The restriction applies only to overloading. Pattern bindings in
Haskell can still be polymorphic, but they cannot be overloaded. So
it's quite OK to define, say,

	reverse = foldr snoc [] where snoc x xs = xs++[x]

and the function so defined is polymorphic. What is NOT OK is to define,
say,

	x = fac 6

and then use x both as an Int and an Integer. Sorry if I'm teaching
grandmothers to suck eggs.
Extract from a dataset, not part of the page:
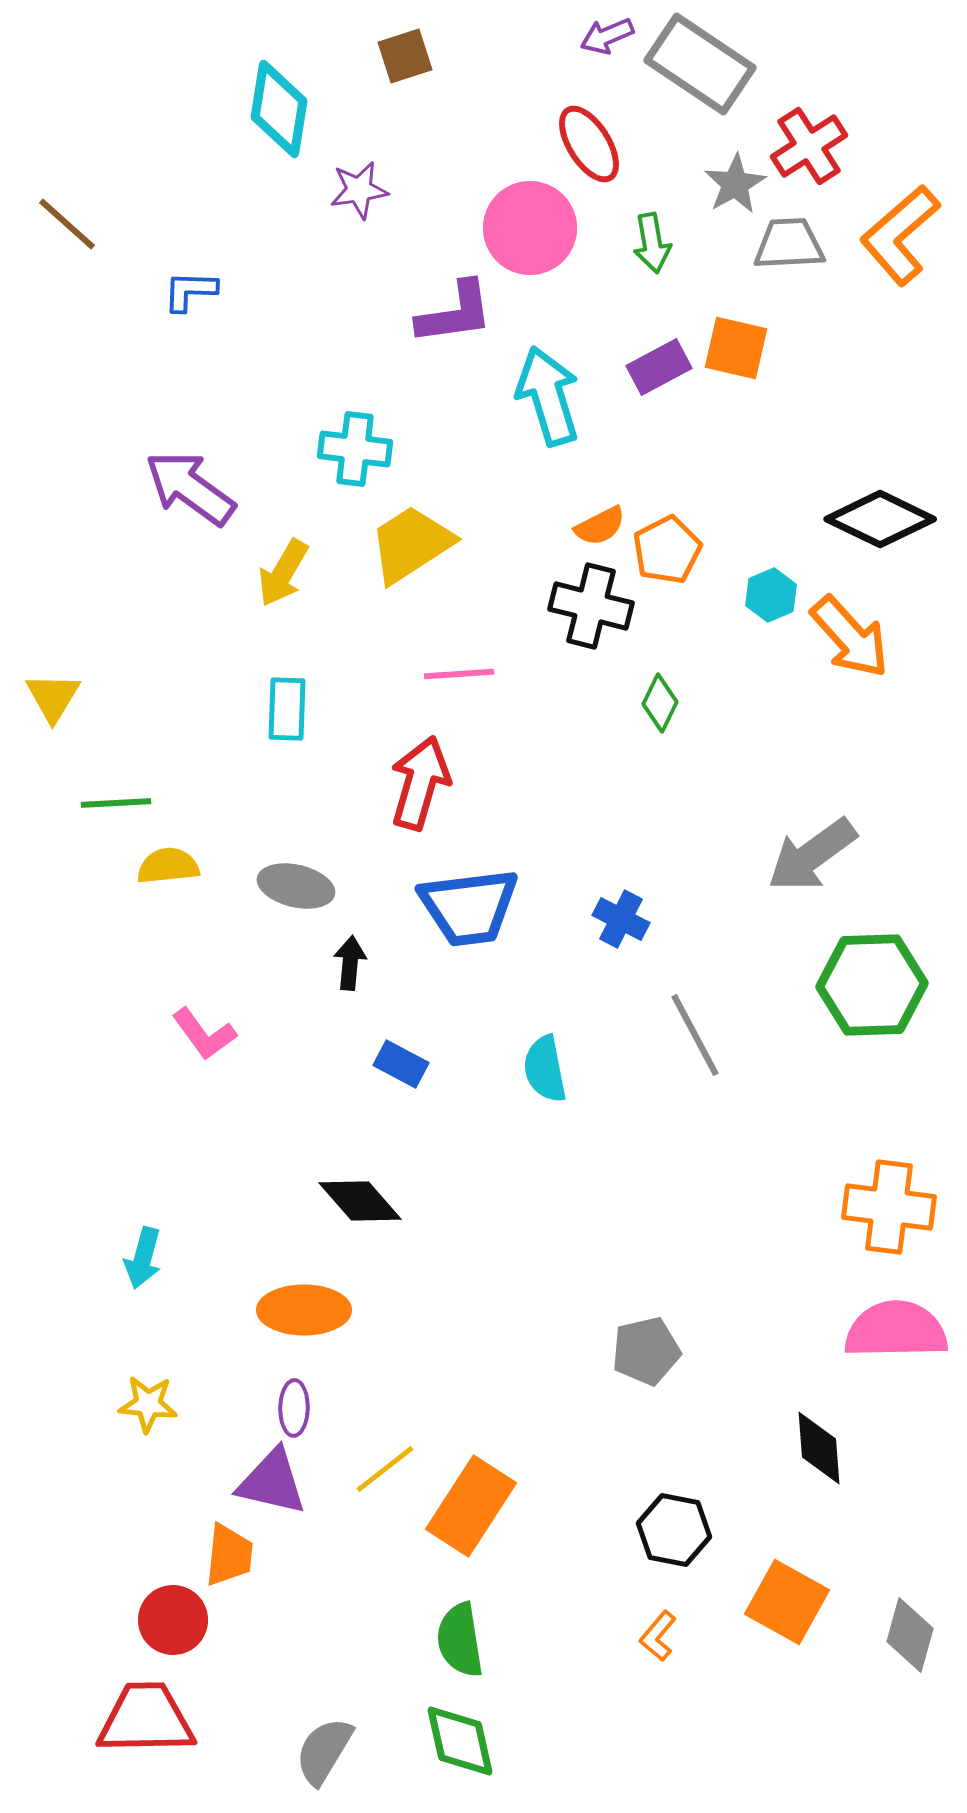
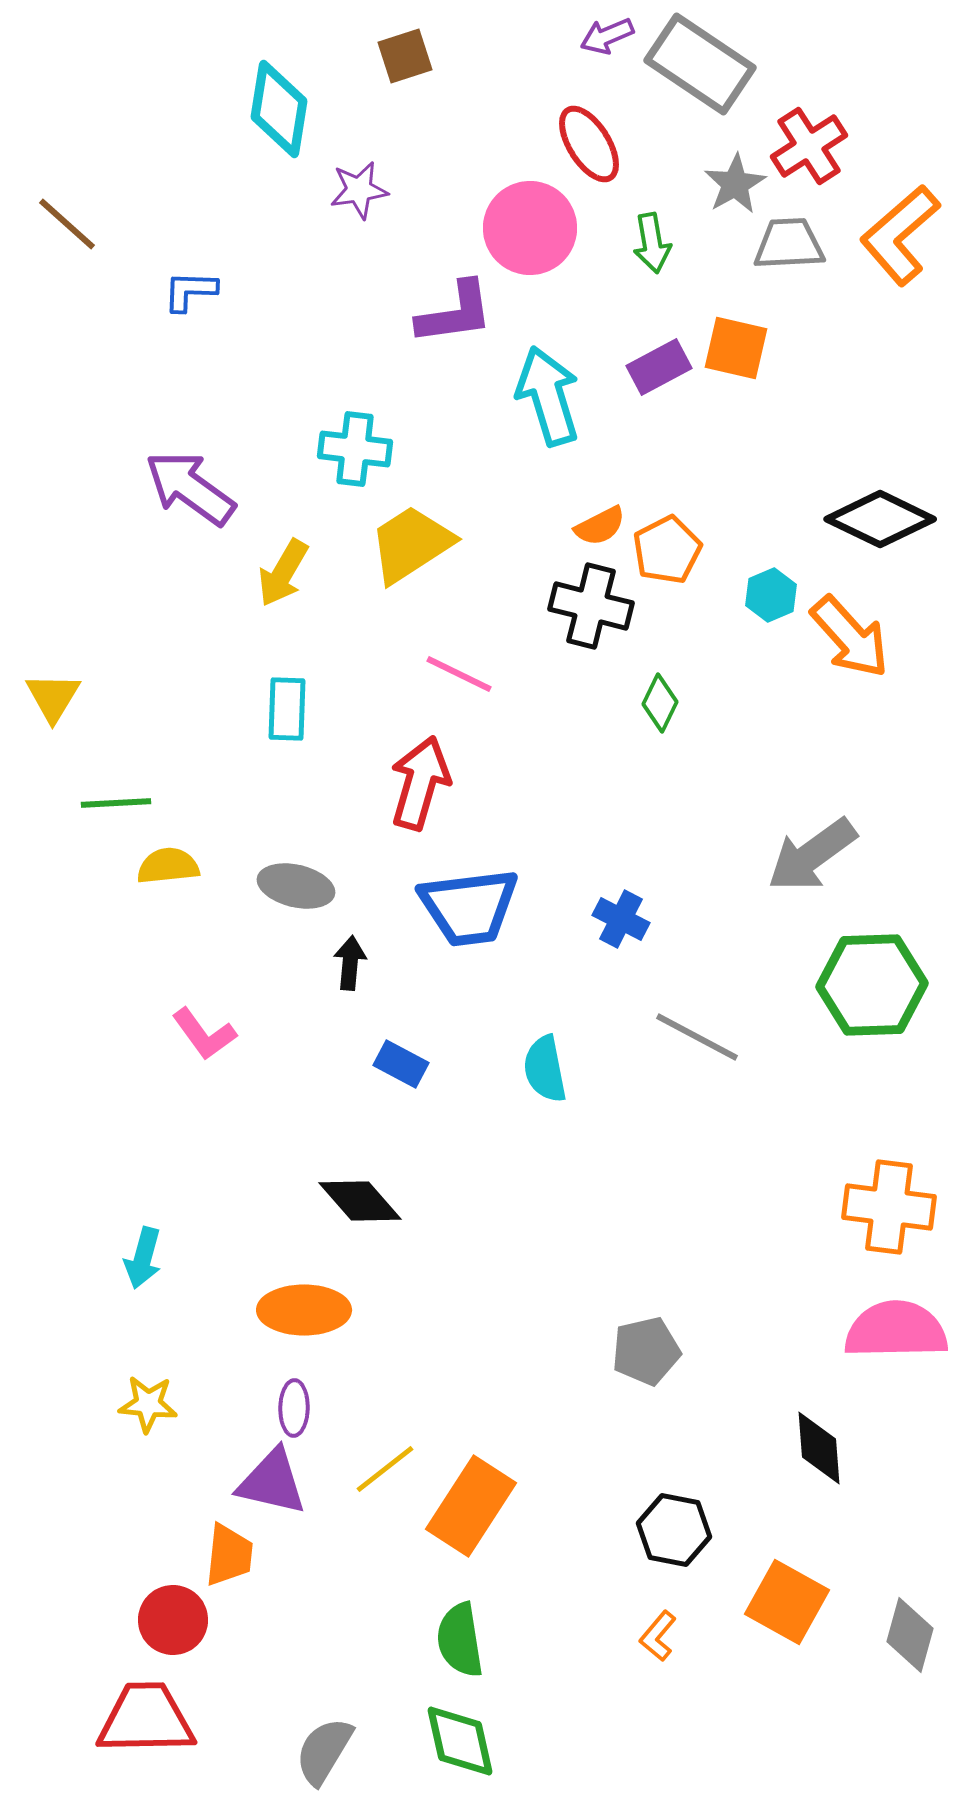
pink line at (459, 674): rotated 30 degrees clockwise
gray line at (695, 1035): moved 2 px right, 2 px down; rotated 34 degrees counterclockwise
I'm labouring the point because John
Peterson often says monomorphic when he means non-overloaded, and I
want to make sure we are not confusing the two.

In particular, any program which does not make use of overloading should
type-check in Haskell if its translation would type-check in ML.
Polymorphic functions are therefore no more second class citizens in
Haskell than they are in ML, although overloaded functions are distinctly
second class in Haskell. Moreover, since the transformation that
introduces dictionary parameters into a Haskell program also eliminates
overloading, resulting declarations of the form "dict = (f1,f2,f3...)"
are unaffected by the pattern-binding rule.

Certainly the pattern-binding rule is a wart which adds to the conceptual
burden on the programmer and makes some transformations invalid. But 
without it, Haskell would suffer from what I regard as an infinitely more
serious problem. Consider the definition

	f n = (y,y) where y=nfib 20

Without the pattern-binding rule, the two occurrences of y could be at
different overloadings. Since Haskell has no implicit coercions, that
would force the implementation to compute nfib 20 twice. To anyone who
has programmed in any other functional language, this would come as
a complete surprise. Moreover, it's possible to construct programs of
size O(n) in which overloaded bindings are evaluated exponentially
many times. As John Peterson points out, it's possible for the wary programmer
to ensure this doesn't happen by adding appropriate type signatures...
but what about the unwary programmer? Similarly, one can imagine
optimising compilers which avoid unexpected recomputation in the majority
of cases...but the committee could not see how to GUARANTEE that
recomputation would never happen.

John Peterson says in conclusion:

	As a final note, we believe that the efficiency we gain by the pattern
	binding typing law is far less substantial than the eventual
	complications to Haskell.  As we understand, this law came up mainly
	to solve efficiency problems.

But the pattern binding rule is NOT there to improve efficiency, although
of course it does. It's there so that Haskell programs have a predictable
time and space complexity. Without it, slight changes such as modifying
an implementation of sets to use equality tests internally (thus making
more functions overloaded) could dramatically affect the complexity -- not
just efficiency -- of distant parts of the program. Such obscure
behaviour would be a trap even for the wary.

In my view, a programming language in which you cannot predict the
complexity of your programs is a disaster.